Archives are about power. Documents, issued by the right authorities and stored in the right places establish truths – about people, events, countries, communities. Being ‘undocumented’ thus implies a dangerous and criminal invisibility – an undocumented person is assumed to be in breach of the law, undeserving of legal protections, even human sympathy: a body out of place.
Since at least the 1980s, historians, art historians, anthropologists and linguists (among others) have been thinking about the archives a bit more sceptically. Many now acknowledge a broad archival turn, which means that we are more aware than before that archives are not just neutral sources of facts. They are actually created by people in power to tell certain stories, and in many cases, those stories become so powerful that most people can only think in those terms, including those who are depicted unfairly and inaccurately in them. While this has made many scholars feel that archives are tools of oppression, others have noted efforts to harness the power of documentation, in order to tell other stories, to claim space.

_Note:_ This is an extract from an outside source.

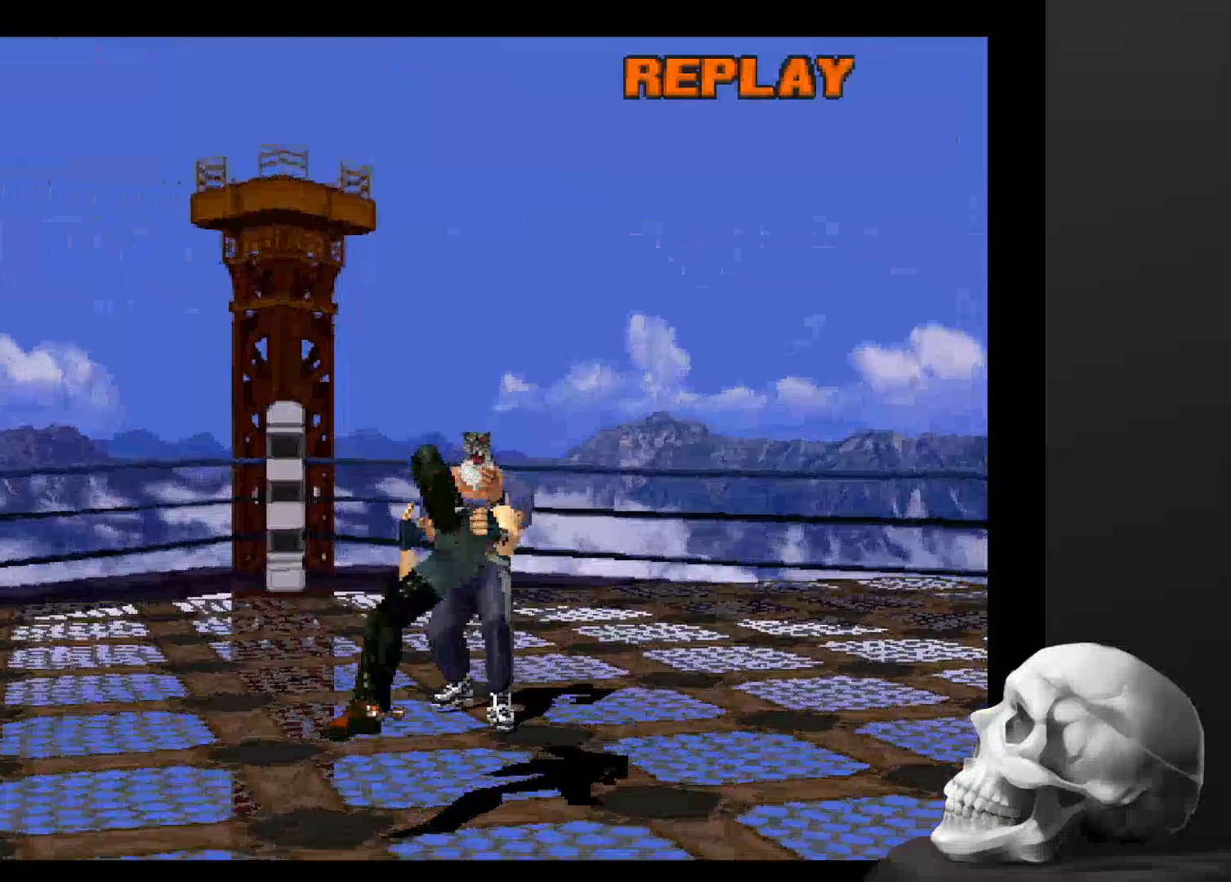
{"dt_ms": 500, "buttons": ["START"], "left_stick": "center", "right_stick": "center", "events": [[434, "START", "down"]]}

In our project on disputed memories and memorials of colonial/imperial pasts, archives are tools of collective memory. A leading scholar on this subject is Aleida Assman, who proposed that beyond direct person to person transmission of memory, which can only work across a few generations, society needs specific tools to hold and transmit collective memory; archives are among such tools. How then, do we locate archives in our study of memory centred around public statuary?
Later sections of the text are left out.